SORUŞTURMA KANITLAMA ŞANSI

“Bu kez karşılarında hemen sinmeye hazır bir gazete ve gazeteciler yok” diyen Dündar, “Bu kez kararlılıkla bu işi takip edecek ve dik duracak, sonuna kadar sözünün arkasında duracak gazeteciler var. Bunu görecekler bu yargılama eğer olacaksa veya soruşturma bunu kanıtlama şansı verecek bize ve belki de Türkiye’yi büyük bir beladan kurtaracağız” dedi.
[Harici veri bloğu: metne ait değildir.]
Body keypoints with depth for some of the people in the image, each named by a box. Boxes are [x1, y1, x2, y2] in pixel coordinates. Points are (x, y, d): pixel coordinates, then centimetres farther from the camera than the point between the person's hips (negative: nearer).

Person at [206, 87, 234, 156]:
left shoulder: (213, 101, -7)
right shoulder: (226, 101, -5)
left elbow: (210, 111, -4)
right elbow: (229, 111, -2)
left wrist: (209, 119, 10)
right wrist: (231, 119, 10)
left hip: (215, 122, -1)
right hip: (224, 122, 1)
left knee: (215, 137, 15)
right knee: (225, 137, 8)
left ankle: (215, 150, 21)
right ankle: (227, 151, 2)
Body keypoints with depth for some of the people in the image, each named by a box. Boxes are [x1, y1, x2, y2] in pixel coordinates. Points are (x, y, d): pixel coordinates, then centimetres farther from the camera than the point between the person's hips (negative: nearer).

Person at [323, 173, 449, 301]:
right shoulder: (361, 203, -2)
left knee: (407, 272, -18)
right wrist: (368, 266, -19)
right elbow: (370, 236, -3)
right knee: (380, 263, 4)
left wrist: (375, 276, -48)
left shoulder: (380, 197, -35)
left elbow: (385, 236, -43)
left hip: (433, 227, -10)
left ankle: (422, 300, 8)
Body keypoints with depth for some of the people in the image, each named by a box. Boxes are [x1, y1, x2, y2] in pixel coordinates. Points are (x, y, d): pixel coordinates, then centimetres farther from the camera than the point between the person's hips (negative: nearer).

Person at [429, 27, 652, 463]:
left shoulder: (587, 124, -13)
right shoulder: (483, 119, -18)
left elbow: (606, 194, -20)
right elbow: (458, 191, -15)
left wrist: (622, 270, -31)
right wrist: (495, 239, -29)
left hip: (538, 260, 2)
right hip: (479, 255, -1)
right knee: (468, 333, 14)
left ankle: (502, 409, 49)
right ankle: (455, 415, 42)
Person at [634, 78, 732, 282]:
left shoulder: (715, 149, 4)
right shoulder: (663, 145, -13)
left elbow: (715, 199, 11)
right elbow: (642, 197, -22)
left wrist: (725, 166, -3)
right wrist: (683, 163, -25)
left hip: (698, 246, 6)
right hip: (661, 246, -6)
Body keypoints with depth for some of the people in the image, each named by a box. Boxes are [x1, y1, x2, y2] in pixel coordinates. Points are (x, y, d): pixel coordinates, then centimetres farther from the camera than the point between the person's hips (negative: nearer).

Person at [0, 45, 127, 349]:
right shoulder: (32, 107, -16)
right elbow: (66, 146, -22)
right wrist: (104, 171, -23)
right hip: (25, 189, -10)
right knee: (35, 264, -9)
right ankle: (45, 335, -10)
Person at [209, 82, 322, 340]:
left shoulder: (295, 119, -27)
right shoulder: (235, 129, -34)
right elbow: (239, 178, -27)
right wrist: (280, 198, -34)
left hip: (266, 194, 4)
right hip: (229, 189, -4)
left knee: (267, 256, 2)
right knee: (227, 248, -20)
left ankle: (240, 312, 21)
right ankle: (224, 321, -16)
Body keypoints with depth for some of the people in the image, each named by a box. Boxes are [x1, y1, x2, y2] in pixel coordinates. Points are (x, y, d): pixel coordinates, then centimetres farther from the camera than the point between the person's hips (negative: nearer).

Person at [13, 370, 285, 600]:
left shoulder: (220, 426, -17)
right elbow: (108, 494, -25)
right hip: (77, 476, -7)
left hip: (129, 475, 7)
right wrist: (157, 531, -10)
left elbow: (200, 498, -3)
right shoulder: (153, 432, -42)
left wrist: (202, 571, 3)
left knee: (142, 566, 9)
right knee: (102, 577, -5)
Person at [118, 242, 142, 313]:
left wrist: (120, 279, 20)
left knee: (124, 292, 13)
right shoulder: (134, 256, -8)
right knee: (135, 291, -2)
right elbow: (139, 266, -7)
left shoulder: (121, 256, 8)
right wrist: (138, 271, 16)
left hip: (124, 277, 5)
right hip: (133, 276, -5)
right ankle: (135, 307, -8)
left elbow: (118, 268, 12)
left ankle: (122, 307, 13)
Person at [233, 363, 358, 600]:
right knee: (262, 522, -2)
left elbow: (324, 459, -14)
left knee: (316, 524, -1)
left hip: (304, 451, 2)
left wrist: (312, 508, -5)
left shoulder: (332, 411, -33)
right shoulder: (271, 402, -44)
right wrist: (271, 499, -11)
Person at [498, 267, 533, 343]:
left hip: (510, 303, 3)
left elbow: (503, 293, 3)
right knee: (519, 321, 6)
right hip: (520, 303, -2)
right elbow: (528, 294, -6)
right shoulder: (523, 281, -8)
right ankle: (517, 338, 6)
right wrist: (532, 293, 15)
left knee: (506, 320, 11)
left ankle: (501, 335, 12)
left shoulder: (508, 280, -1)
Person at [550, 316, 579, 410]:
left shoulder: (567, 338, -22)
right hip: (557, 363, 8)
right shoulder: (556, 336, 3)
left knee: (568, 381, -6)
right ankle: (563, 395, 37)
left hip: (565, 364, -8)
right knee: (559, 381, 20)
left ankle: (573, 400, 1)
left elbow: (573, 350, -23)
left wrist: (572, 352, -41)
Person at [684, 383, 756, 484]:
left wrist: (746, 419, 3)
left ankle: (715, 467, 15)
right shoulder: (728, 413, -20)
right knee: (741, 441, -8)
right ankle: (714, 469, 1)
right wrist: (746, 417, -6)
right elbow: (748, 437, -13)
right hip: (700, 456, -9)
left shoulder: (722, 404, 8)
GÜL: GAZETECİ YAZMAK ZORUNDA

Gazetemiz Ankara Temsilcisi Erdem Gül de “Gazeteci aynı zamanda şöyle bir şeydir: Eğer ülke tehdit ve tehlike altında ise bu tehlikeyi halka bildirmek zorundadır gazeteciler. Geriye doğru dönelim Suruç katliamı var, Ankara katliamı var, bu haberler bununla da biraz ilgili haberler. Dolayısıyla ülke tehlike altında ise halk tehlike altında ise gazeteci bunu yazmak zorunda” diye konuştu.

TUTANAK TUZAĞI

Hakimliğin karar arası verdiği sırada gazetecilere açıklama yapan CHP Milletvekili Enis Berberoğlu, hakimin tutuklamaya yönelik tuzak sorular sorduğunu iletti. Berberoğlu, hakimin Dündar’a “Devletin güvenliğini hiç düşünmedin mi” diye sorduğunu belirterek, Dündar’ın cevabını “Devletin güvenliği umrumda değil” şeklinde tutanağa geçirmeye çalıştığını ifade etti. Berberoğlu avukatların itirazı üzerine tutanağa bu şekilde yazılmadığını belirtti.